Tu pene ha dejado de ser un dictador, para ser relegado a un accesorio. Lo cuidas con esmero, como tus uñas o las nuevas ojeras de los treinta, pero ya no gobierna más tu vida. Todos los dictadores derrocados son miserables y tu pene no es la excepción. El apetito se ha refinado y es para siempre. Ya no sufres de un síndrome de polinización imperativa de cuanta púber cruce miradas contigo, pero ahora has entrado a un grupo peor: el gourmet sexual. No te engañes. No eres mejor por haber dejado atrás el sexo rápido y torpe en autobuses oscuros y salas familiares deshabitadas. El que necesites edulcorar tus faenas con una cena bien conversada en ese lugar de comida vietnamita, una hora de baile en el lugar de moda y lencería de quinientos dólares comprada por internet es aún más patético. Al final entenderás que el sexo es siempre el sexo. Y entre más barato, mejor. Terminarás eyaculando entre jadeos tres o cuatro gotas tristes, y no sin evocar con añoranza el recuerdo de unas piernas morenas saliendo por debajo de la falda a cuadros de tu novia del colegio. 

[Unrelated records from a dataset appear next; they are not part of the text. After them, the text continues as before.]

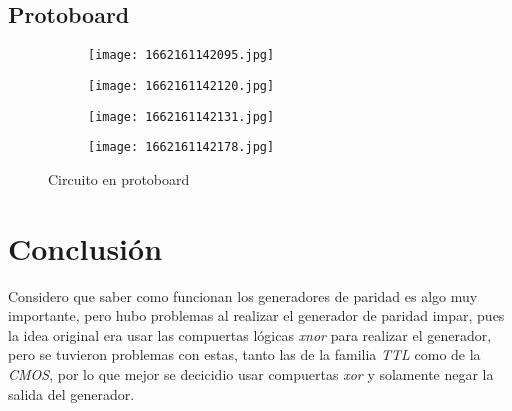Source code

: \documentclass[12pt, oneside, openany]{article}
\begin{document}
\newpage


\newpage
\subsection{Protoboard}

\begin{figure}[h!]
    \centering
    \begin{subfigure}[tl]{0.45\textwidth}
        \centering
        \texttt{[image: 1662161142095.jpg]}
    \end{subfigure}
    \begin{subfigure}[tr]{0.45\textwidth}
        \centering
        \texttt{[image: 1662161142120.jpg]}
    \end{subfigure}
    \begin{subfigure}[bl]{0.45\textwidth}
        \centering
        \texttt{[image: 1662161142131.jpg]}
    \end{subfigure}
    \begin{subfigure}[br]{0.45\linewidth}
        \centering
        \texttt{[image: 1662161142178.jpg]}
    \end{subfigure}
    \caption{\sffamily Circuito en protoboard}
    \label{fig:proto}
\end{figure}

\section{Conclusión}
{\sffamily\Large
    \hspace{0.5cm} Considero que saber como funcionan los generadores de paridad es algo muy importante, pero hubo problemas al realizar el generador de paridad impar, pues la idea original era usar las compuertas lógicas \emph{xnor} para realizar el generador, pero se tuvieron problemas con estas, tanto las de la familia \emph{TTL} como de la \emph{CMOS}, por lo que mejor se decicidio usar compuertas \emph{xor} y solamente negar la salida del generador.
    
}
\end{document}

Desearás una mujer que no te deje penetrarla, sino apenas frotarte contra ella como en los escarceos de tus dieciséis. Anhelarás una piel que no huela a Givenchy, sino un poco a Rexona y un poco a Chamoy. Buscarás la portada del “dónde jugarán las niñas” de Molotov para masturbarte rabiosamente a las cuatro de la mañana, cuando todas tus conquistas se hayan dormido o te hayan dicho que no las llames más hasta que estés listo para ofrecerles una vida de mierda en un fraccionamiento de interés social, una quincena raquítica y un divorcio lo más violento posible.

Depositarás tu semen caliente en un pañuelo que luego irá a la basura y te dormirás pensando cómo es que tu vida llegó a ser esta caricatura dantesca, cómo te convertiste en esta cosa despreciable y nimia, dónde fueron muriendo uno a uno tus propósitos vitales.

Luego tendrás sueños hermosos y despertarás listo para vivir un nuevo día. Bienvenido al resto de tu vida.